The Dallas Mavericks named Mike Schmitz general manager on Monday, elevating the 36-year-old from assistant GM to the lead personnel role beneath president of basketball operations Nico Harrison. Schmitz will oversee scouting, player personnel, and strategic planning—the full pre-draft machinery that delivered Dereck Lively II at pick 12 in 2023 and Olivier-Maxence Prosper at 24.
Schmitz joined Dallas in June 2021 from ESPN, where he ran draft coverage and maintained the DraftExpress database. His four drafts with the Mavericks include the Lively selection, which is already paying $2.4 million per win share this season, and the 2022 trade-up for Jaden Hardy at pick 37. Hardy is shooting 38.2% from three on 4.1 attempts per game as a bench guard—rotation depth the Mavericks could not afford to buy in free agency after committing $204 million to Kyrie Irving in 2023.

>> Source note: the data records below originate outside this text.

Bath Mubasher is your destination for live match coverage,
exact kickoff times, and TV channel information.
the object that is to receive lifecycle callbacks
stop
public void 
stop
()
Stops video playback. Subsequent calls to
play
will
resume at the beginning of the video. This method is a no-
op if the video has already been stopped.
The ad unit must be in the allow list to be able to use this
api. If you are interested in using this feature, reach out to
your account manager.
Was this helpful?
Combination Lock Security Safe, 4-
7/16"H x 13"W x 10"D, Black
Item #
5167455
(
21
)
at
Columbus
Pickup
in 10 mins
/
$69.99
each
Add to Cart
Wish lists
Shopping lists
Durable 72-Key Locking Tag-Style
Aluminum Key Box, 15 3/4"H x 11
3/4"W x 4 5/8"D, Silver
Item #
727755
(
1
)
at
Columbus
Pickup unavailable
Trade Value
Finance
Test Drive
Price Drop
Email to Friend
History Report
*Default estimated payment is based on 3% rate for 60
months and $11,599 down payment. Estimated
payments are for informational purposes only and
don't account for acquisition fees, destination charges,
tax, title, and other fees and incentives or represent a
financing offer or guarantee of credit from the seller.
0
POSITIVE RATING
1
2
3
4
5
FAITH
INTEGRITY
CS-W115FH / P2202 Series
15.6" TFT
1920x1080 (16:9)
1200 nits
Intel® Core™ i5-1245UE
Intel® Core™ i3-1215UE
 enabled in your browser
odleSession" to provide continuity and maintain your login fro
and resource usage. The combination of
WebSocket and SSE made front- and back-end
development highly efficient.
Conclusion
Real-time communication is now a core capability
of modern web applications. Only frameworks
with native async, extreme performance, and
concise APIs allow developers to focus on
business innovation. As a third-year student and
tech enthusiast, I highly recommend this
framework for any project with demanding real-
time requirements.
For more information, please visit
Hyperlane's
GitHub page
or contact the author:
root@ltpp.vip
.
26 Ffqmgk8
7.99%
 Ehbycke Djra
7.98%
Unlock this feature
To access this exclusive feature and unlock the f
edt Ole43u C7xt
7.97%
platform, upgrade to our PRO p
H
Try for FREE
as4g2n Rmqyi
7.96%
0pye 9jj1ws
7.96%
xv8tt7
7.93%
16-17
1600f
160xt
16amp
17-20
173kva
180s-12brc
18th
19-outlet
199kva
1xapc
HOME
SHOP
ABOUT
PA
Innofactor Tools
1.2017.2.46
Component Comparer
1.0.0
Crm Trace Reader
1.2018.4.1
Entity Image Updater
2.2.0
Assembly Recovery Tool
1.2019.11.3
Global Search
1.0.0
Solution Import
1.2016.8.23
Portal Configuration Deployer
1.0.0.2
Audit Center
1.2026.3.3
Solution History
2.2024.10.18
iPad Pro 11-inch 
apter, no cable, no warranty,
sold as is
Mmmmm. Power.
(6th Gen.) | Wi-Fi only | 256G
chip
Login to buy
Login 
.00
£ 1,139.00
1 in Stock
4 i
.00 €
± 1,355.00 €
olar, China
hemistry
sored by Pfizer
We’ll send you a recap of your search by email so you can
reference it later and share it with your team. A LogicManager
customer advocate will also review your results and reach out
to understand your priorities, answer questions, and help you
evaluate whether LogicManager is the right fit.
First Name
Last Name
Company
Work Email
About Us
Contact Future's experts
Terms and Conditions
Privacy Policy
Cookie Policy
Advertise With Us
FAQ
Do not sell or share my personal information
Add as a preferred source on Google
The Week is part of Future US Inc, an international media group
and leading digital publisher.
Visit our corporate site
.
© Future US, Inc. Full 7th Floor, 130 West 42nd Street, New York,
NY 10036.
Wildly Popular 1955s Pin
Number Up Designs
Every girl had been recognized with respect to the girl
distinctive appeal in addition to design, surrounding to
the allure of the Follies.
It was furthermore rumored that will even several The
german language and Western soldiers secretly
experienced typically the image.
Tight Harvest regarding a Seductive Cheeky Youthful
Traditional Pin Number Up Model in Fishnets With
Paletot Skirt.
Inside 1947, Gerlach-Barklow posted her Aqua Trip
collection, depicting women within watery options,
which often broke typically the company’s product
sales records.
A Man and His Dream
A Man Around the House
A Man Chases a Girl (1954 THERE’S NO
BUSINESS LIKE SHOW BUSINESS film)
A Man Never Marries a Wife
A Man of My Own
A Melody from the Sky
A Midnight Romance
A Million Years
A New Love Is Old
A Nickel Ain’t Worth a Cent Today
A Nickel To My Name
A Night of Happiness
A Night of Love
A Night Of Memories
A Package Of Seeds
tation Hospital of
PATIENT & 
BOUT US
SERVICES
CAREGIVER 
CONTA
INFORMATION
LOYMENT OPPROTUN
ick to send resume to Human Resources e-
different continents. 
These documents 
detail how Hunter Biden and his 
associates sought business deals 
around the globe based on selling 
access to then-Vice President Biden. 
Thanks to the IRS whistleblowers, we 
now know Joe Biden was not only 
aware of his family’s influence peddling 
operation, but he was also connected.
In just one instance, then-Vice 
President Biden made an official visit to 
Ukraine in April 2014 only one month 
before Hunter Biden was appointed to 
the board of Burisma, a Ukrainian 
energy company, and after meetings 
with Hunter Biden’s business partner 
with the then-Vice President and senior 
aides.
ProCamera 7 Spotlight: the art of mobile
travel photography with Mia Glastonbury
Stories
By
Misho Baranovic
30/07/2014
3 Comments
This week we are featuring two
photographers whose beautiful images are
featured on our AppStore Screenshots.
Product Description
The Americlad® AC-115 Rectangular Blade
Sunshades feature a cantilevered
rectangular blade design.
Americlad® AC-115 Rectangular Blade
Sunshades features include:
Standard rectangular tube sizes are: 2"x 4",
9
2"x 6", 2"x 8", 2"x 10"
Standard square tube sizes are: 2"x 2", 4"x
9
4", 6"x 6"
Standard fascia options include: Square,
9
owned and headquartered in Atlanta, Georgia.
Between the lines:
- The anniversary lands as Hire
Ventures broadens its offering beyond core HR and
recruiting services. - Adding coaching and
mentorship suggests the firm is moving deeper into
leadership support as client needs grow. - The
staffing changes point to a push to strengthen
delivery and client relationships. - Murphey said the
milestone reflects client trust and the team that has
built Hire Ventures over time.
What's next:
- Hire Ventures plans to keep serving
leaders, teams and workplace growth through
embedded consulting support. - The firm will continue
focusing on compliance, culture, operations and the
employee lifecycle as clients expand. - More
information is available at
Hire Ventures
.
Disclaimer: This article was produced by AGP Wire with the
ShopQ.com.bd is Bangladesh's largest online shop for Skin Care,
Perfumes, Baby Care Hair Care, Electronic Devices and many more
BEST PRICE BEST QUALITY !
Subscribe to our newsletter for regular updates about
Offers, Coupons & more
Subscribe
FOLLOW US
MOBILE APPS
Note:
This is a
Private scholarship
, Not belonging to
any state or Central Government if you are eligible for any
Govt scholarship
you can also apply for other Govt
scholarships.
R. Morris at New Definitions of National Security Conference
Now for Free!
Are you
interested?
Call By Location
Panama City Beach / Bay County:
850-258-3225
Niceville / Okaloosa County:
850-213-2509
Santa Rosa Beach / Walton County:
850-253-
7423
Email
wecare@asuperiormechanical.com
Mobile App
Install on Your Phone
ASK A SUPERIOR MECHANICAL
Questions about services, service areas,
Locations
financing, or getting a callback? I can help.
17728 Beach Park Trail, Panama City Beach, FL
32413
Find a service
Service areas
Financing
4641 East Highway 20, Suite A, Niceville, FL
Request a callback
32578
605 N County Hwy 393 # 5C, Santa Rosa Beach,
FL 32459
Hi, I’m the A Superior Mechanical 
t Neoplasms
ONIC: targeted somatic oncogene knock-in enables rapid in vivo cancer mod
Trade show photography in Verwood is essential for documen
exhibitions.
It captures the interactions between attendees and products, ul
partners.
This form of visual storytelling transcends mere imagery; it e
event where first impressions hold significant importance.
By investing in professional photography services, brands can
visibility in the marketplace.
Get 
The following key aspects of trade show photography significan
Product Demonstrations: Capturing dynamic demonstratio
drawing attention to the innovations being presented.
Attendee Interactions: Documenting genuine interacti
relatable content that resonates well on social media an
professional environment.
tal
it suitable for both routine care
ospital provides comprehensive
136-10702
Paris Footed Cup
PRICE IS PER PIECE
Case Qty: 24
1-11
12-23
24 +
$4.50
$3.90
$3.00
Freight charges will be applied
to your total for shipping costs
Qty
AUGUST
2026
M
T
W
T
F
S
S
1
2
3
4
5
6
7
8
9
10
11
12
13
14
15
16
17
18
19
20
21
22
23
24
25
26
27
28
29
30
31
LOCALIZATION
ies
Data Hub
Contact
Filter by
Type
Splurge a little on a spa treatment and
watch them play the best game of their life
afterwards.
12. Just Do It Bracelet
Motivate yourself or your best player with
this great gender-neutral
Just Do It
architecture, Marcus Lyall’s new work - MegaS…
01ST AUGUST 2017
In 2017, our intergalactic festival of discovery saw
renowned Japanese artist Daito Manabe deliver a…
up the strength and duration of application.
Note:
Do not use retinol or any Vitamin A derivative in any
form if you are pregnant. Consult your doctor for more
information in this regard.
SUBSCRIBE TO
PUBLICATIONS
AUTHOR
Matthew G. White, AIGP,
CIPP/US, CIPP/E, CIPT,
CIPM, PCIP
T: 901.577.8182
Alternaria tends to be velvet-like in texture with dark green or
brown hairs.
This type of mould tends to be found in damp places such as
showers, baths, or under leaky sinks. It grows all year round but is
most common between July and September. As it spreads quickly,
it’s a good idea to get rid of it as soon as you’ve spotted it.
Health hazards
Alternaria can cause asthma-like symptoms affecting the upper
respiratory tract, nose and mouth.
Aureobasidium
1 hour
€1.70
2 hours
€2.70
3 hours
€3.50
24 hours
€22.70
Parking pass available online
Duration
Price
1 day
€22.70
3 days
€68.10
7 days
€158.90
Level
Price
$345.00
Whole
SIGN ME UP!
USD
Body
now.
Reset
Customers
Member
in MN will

The promotion clarifies reporting lines inside a front office that Harrison has run with unusual informality since replacing Donnie Nelson three summers ago. Schmitz now holds the title that typically accompanies draft-room authority, which matters as Dallas enters a summer with the 26th pick and limited financial flexibility. The Mavericks are $7.8 million into the luxury tax with $168.9 million in committed salary for 2025-26, per Spotrac. Finding rotation players on rookie-scale contracts is no longer a bonus—it is the payroll strategy.
The organizational collaboration language in the release signals the other half of the job: translating scouting into roster construction beneath the second apron. The Mavericks cannot aggregate salaries in trades, cannot use the mid-level exception, and cannot take back more salary than they send out. That leaves the draft, minimum contracts, and trade exceptions under $7.5 million. Schmitz's scouting infrastructure must now feed a roster-building process constrained by the same rules that apply to Boston and Phoenix, except Dallas has not yet won the title that justified the tax bill.
The promotion also creates a succession question Harrison will not answer publicly but rivals are already gaming out. Schmitz is 36, holds the credential title, and runs the draft process for a franchise whose competitive window is defined by Luka Dončić's prime. If Dallas wins or if Harrison leaves, Schmitz becomes the obvious internal candidate. If the Mavericks miss the playoffs or flame out early, owner Mark Cuban—who no longer holds operational control after selling his majority stake to Miriam Adelson and her family in December 2023—cannot force the decision, but his voice still carries weight on basketball decisions per the sale agreement.
The Mavericks are 32-23, fifth in the West, 2.5 games behind Houston for the four-seed. The draft is 127 days away. Schmitz's first decision as GM will be whether to keep the pick or package it with Maxi Kleber's expiring $11 million for a playoff-rotation forward. The phone calls are already happening.